New research published on Team Coaching and Supervision

Posted by David Clutterbuck on 14 March 2017

We designed a survey which would provide a foundation level of information, upon which future more specific research could be built. Read the report survey here

The survey was distributed through a number of networks, both general coaching and coach supervision networks as well as specific networks, including the Association of Coaching Supervisors and the Team Coaching Zone. There were altogether 55 respondents altogether: 52 team coaches, 23 supervisors of team coaches and 20 people playing both roles in different contexts. 

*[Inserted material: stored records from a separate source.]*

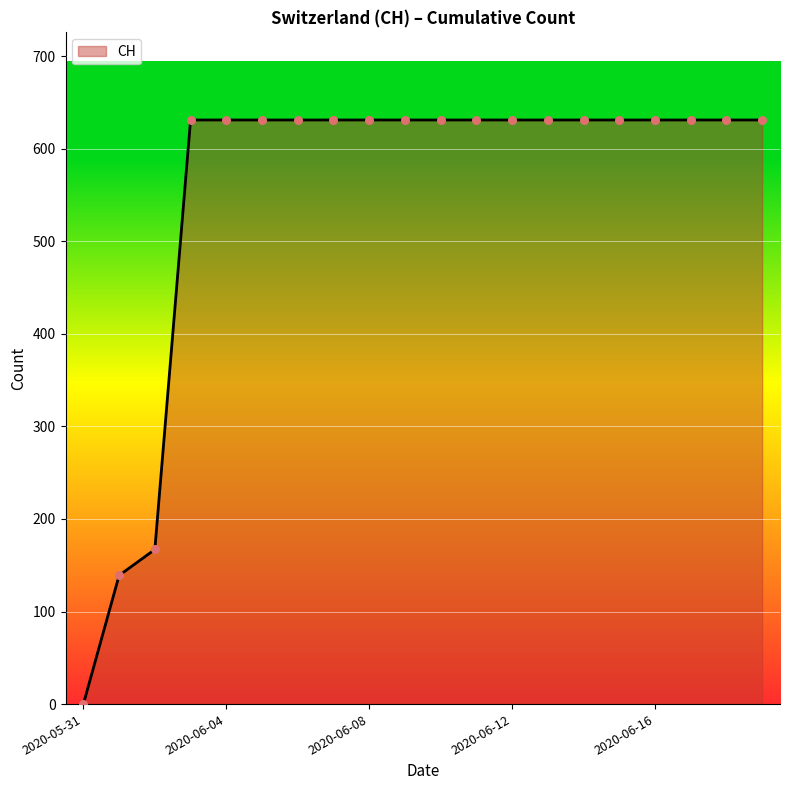

What is the maximum value shown in the chart?

631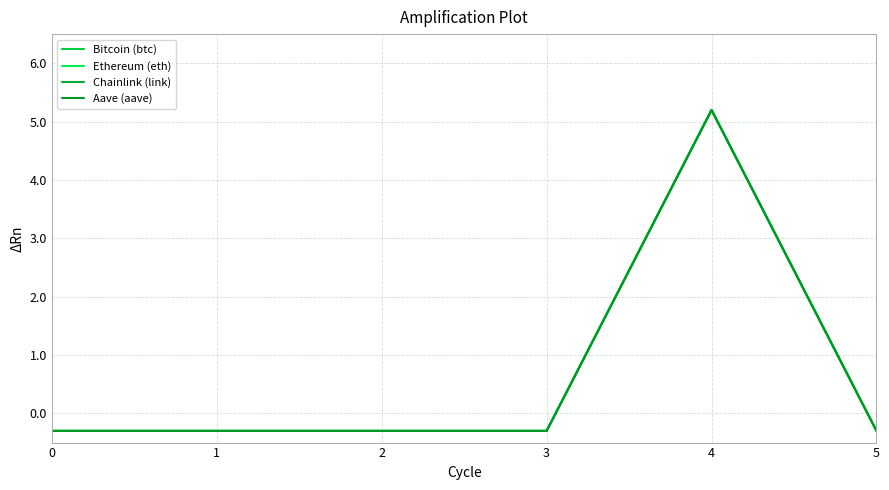

How many values in the Aave (aave) series are below 0?

5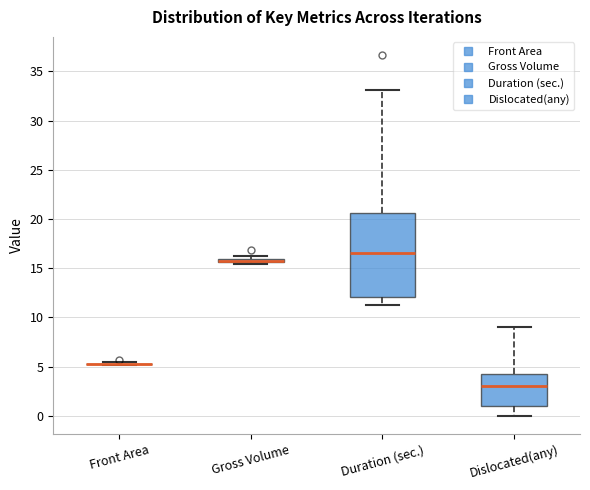

Where is the upper edge of the box for Duration (sec.) on the y-axis? The values are not printed on the chart, so give them approximately, as read against the axis.

20.5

Respondents as team coaches were geographically diverse: UK, France, Australia, Ireland, United States, Sweden, Brazil, Singapore, Mauritius, Laos, Belgium and Latvia. The largest contingent (29 respondents) was from the UK. Team coach supervisors came from UK, Australia, Ireland, France, UAE and Belgium.

Several key themes emerged about the practice of team coaching as it develops: 

  • Team Coaches appreciate the complexity and demands of the process and the skills required.  They acknowledge they draw on a hybrid of approaches that encompass their coaching skills together with knowledge and experience of team development.  They are acutely aware of the need for them to have the capacity to work with group process and dynamics, alongside managing the complexity of organisational systems and culture. 
  • There is overall consensus amongst the coaches that supervision is of paramount importance for a number of reasons. They develop their self-awareness and the impact that groups may have on them; they value being able to stand back from and disentangle themselves from the client team they are working with to gain fresh insights and ways to move forward, particularly when they and/or the team may appear to be stuck. 
  • The supervisors appreciate the complexity of the team coaching process. They draw not only on their supervision knowledge and skills but ideally have a lived experience of team coaching themselves.  
  • At this stage, there is no one model or approach of team coaching supervision that meets the needs of the individual team coach. While there was little reference about the ideal format for team coaching supervision, there was a tendency to imply that group supervision may be extremely valuable so that the coach can gain multiple perspectives about the work and their process.